• TEXT SECTION:
****************

  • Weight ≥ 40 kg;
  • Age ≥ 18;
  • Diagnosis of ALF attributed to one of the following:
  • FHF (acute liver failure with no preexisting liver disease, see below);
  • Primary Graft Non-Function (PNF);
  • Surgically-Induced Liver Failure (including subjects with small for size liver transplants, living donor liver transplants, and subjects with risk of ALF following liver cancer surgery);
  • Subjects must not be listed for transplant at the time of Enrollment or, if listed, in the opinion of the Investigator are unlikely to be transplanted within 72 hours;
  • Subject or legally authorized representative must provide Informed Consent for VTI-212 and the Follow-up Registry VTI-212E. SUBJECTS WITH FHF MUST MEET ONE OF THE FOLLOWING CRITERIA:
  • Known acetaminophen ingestion or diagnostic serum level, and at least one of the following:
  • Prothrombin time (PT) > 100 seconds [International Normalized Ratio (INR) > 6.5], OR
  • Encephalopathy Grade 3 or 4 AND ARTERIAL AMMONIA >100 umol/liter and at least one of the following: i. Arterial pH < 7.30 at ≥ 24 hours after drug ingestion or volume resuscitation; ii. Renal failure documented by urine output < 0.5 mL/kg/hr over the preceding 12 hours; iii. Creatinine > 2.5 mg/dL; OR
  • Non-acetaminophen-induced FHF with Encephalopathy Grade 3 or 4 and arterial ammonia >100 umol/liter, and at least two of the following:
  • Viral Hepatitis (other than A, B or C) or drug (non-acetaminophen)-induced FHF
  • Serum bilirubin > 17 mg/dL
  • Subject > 40 years old
  • PT > 50 seconds (INR > 3.5)
****************
• WORK ORDER A:
In the liver failure eligibility criteria, what minimum body weight must a subject have?
• WORK ORDER B:
Pick up the liver failure eligibility criteria after their last line and continue them.
The entries after the text are not needed for any of the work.
****************
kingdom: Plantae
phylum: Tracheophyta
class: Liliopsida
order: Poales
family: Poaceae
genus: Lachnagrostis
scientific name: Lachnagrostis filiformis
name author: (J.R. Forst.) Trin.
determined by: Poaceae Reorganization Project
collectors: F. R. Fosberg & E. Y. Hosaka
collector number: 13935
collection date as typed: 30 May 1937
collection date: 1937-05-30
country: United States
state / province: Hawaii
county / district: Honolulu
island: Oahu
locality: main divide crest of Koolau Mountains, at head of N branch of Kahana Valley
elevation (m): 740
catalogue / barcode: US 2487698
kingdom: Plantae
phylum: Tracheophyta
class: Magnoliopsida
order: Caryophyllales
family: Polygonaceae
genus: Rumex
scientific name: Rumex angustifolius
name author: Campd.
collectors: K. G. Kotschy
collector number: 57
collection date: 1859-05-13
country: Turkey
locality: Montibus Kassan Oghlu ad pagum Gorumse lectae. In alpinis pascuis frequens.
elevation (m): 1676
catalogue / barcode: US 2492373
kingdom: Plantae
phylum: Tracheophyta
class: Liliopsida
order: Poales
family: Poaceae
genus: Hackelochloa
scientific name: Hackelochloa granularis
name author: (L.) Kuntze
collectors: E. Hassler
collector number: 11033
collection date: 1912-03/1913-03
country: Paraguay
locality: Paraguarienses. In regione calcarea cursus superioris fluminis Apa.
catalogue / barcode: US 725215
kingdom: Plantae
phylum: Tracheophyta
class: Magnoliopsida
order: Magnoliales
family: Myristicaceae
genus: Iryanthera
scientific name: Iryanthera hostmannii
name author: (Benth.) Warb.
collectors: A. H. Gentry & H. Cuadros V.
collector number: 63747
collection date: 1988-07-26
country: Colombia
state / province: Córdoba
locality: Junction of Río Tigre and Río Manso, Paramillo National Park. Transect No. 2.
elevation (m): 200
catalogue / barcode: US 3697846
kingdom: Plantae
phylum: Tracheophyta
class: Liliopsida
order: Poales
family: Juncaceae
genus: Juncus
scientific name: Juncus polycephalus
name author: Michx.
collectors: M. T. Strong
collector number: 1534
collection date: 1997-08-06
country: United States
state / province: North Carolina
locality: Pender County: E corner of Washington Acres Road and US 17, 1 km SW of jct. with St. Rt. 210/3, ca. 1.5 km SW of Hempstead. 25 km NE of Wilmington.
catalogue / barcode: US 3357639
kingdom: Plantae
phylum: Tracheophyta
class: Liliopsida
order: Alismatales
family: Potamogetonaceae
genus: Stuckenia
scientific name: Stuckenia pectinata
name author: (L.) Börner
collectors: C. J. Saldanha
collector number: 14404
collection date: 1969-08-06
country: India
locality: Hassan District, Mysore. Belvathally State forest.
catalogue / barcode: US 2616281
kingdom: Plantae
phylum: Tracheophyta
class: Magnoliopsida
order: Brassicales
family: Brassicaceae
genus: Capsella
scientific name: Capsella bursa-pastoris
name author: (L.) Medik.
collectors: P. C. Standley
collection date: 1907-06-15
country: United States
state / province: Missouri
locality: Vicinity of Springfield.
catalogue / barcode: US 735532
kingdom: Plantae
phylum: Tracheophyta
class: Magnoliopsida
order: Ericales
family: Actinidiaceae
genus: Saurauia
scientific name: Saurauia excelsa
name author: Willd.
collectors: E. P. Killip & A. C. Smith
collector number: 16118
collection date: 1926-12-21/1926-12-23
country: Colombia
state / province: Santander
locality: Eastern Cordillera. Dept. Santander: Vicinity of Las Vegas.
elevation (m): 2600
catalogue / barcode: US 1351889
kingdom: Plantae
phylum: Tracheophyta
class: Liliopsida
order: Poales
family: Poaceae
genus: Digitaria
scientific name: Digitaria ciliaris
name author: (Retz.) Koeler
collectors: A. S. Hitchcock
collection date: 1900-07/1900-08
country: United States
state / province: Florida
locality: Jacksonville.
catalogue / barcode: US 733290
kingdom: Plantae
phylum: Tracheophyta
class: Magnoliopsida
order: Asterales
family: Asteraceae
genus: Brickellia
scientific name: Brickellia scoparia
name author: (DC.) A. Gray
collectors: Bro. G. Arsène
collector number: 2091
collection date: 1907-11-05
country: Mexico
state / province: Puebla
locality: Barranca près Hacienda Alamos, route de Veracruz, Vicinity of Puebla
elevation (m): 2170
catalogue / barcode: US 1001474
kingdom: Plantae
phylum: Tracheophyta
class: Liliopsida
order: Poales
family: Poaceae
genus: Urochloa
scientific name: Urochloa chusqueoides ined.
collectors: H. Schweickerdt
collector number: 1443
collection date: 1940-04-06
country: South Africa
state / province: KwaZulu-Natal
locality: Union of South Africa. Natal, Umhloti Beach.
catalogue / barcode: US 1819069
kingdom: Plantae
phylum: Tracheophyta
****************
• OUTPUT A:
At least 40 kg.

• OUTPUT B:
  • Jaundice to encephalopathy time ≥ 7 days

  • Cerebral Perfusion Pressure ≤ 40 mm Hg for 1 hour or longer as measured by an intracranial pressure (ICP) monitor. (NOTE: In those cases where ICP monitor placement cannot be performed prior to study enrollment, this exclusion criterion will not apply);
  • Chronic liver disease (e.g., compensated cirrhosis of any etiology, chronic hepatitis, nonalcoholic steatohepatitis, cholestatic liver disease, or metabolic liver disease) (NOTE: steatosis is not an exclusion criterion);
  • Acute clinical symptoms that, in the Investigator's opinion, are likely to result in death within 48 hours of enrollment;
  • Evidence of infection unresponsive to antibiotics (e.g. increased tissue involvement relative to initial diagnosis, clinical worsening of symptom) indicated by any of the following:
  • Presence of sepsis or septic shock; OR
  • Positive blood cultures (bacteremia, fungemia) within 72 hours prior to Enrollment; OR
  • Presence of spontaneous bacterial peritonitis during the 2 days prior to Enrollment; OR
  • Clinical and radiological signs of pneumonia.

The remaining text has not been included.